***** Text block *****

The government says testing capacity is being ramped up but health workers say it has not happened fast enough. Collins, who is 28, spent Tuesday morning writing his will after it was announced that 23 Italian doctors had died since the outbreak started. That toll increased to 37 on Wednesday, according to the Italian federation of doctors.
Frontline workers have had to rely on models, rather than testing data, to help estimate the surge in caseload in the coming weeks. Parmar, from DAUK, said Britain had “abandoned testing in the community so we really don’t know what our population contamination and infection rates are.”
“Think about it, we are testing between 8,000 and 10,000 patients a day — but we need to be in the hundreds of thousands by now, and the UK has had a head start, we knew this [virus] was coming,” Parmar said.
Comparing the UK’s testing response to other countries is unhelpful as their outbreaks have a “different epidemic pattern,” Whitty said Wednesday, adding that screening people from high-risk countries had ceased to be a sensible policy.
“We moved onto testing people in intensive care and in hospitals…that system is working fine and is being scaled up,” he added. While testing of NHS staff and critical workers needed to grow, he explained that the UK was contending with supply shortages due to high global demand.

***** Data supplied *****

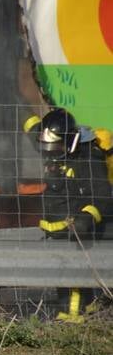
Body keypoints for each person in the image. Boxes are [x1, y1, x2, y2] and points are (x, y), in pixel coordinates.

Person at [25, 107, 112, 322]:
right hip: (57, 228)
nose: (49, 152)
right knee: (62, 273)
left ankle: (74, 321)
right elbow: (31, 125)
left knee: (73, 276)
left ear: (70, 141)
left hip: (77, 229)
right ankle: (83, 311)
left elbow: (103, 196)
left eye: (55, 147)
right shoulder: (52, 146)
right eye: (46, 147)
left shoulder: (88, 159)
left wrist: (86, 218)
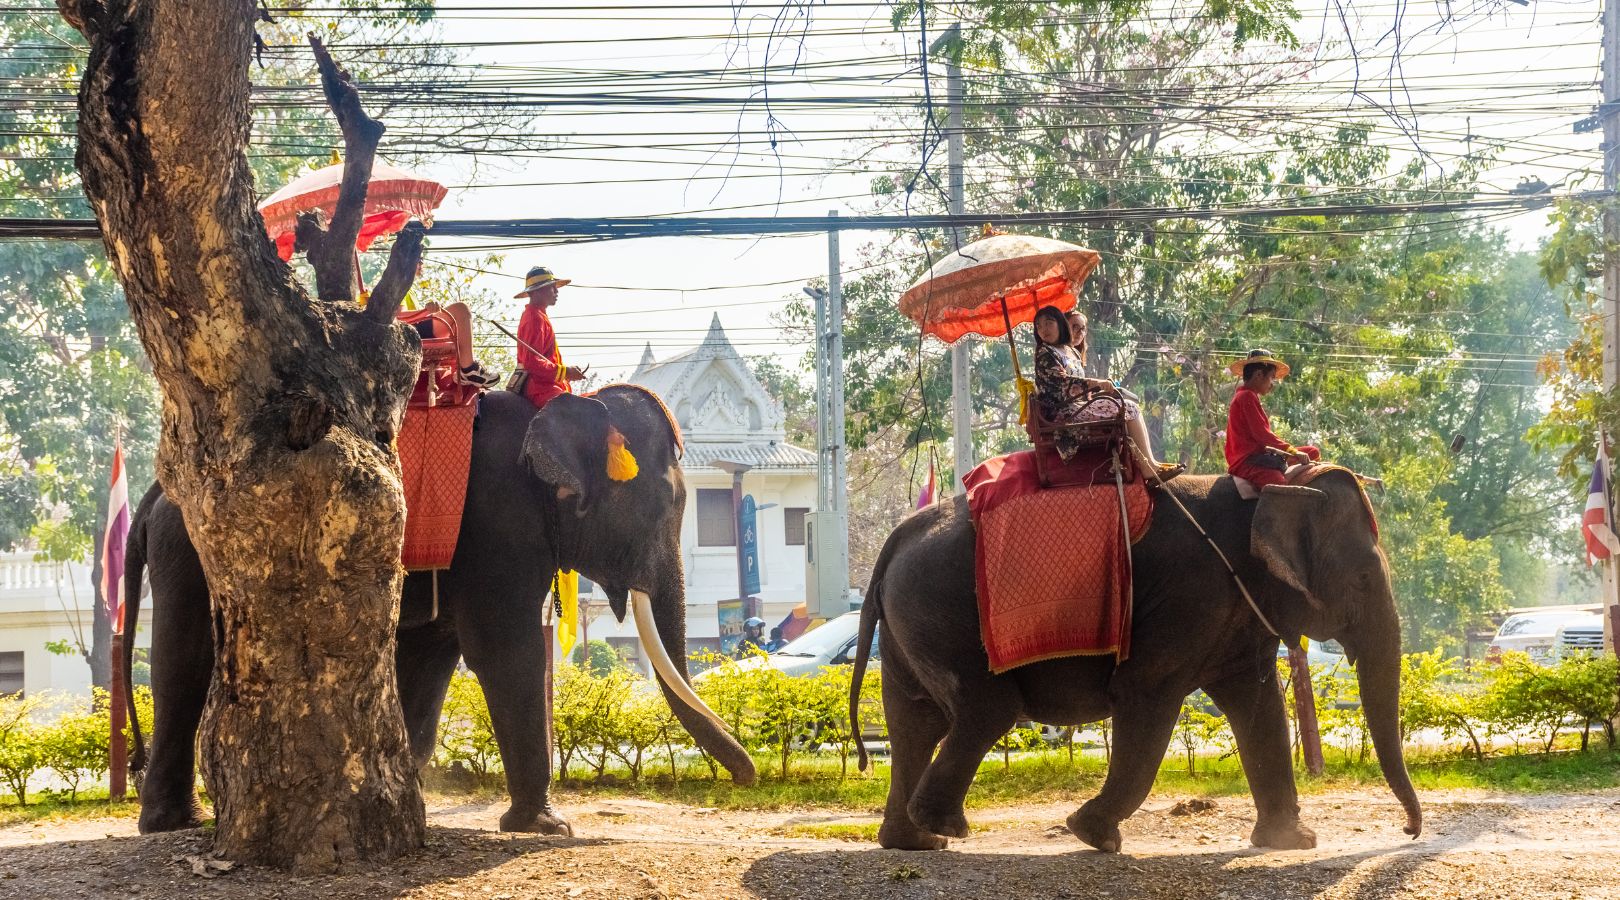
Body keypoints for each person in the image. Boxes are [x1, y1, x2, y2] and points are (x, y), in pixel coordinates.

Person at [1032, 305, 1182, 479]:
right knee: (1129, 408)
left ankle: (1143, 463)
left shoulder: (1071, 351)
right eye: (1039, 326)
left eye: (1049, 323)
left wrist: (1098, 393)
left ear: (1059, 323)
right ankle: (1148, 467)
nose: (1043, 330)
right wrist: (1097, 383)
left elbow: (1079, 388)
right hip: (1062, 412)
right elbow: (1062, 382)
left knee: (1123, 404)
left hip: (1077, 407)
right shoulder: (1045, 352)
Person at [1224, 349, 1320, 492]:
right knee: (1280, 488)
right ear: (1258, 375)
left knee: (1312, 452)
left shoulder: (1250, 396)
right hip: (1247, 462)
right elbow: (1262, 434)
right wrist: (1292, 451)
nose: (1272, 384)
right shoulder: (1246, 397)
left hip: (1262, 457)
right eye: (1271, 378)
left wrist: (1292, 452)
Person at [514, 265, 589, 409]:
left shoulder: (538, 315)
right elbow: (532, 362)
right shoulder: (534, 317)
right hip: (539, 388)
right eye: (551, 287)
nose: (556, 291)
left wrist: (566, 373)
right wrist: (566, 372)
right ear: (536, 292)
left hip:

*****

» **The task**
Extend the news text on coronavirus testing in the UK, picking up right after its final sentence. The listing plays no part here.

» **Output for this exercise**
Dr. Partha Kar, a consultant at Portsmouth Hospitals NHS Trust, says he worries about infecting his loved ones. “Personally it has been a little bit tough because my mum and dad have come here from India to celebrate their 50th wedding anniversary — so now they’re trapped,” he said, adding that his house has been split into zones in an attempt to social distance from his parents.
“It is absolutely terrifying to think that there could be someone in front of you that you’ve got the medicine to be able to treat,” the critical care worker at King’s said. “But if you have one bed left in the hospital: do you treat the 60-year-old that’s got kidney failure and diabetes, or do you treat the 30-year-old who is normally fit and healthy?”
Health workers say a full accounting of official failures will have to wait for now. They are too busy preparing and taking part in practice drills on how to save lives. They were, however, unreserved in their criticism of certain companies and members of the public who have chosen to flout social distancing rules despite official advice.
“I think people have been selfish,” Dr. Stuart Hanmer, a junior doctor working in central England, told CNN. “They have to take this matter into their own hands, and help us, the NHS, to slow down the course of this virus.”
As the days tick down, many spoke in war analogies as they waited for the unprecedented peak of infections. “It feels like when the soldiers are preparing for battle, before the sound of the horn,” Dr. Bogdan Chiva Giurca, a junior doctor at a hospital in Surrey, just outside of London, told CNN.
Lloyd, the north London registrar, said he was “frightened for the implications the virus has for society, it is going to have a major impact and a huge body count.” He added that he is ready for battle, however. “From a professional standpoint, this is a defining moment for most of us — so much of our training has set us up for this.”
CNN’s Dominic Rech contributed to this report.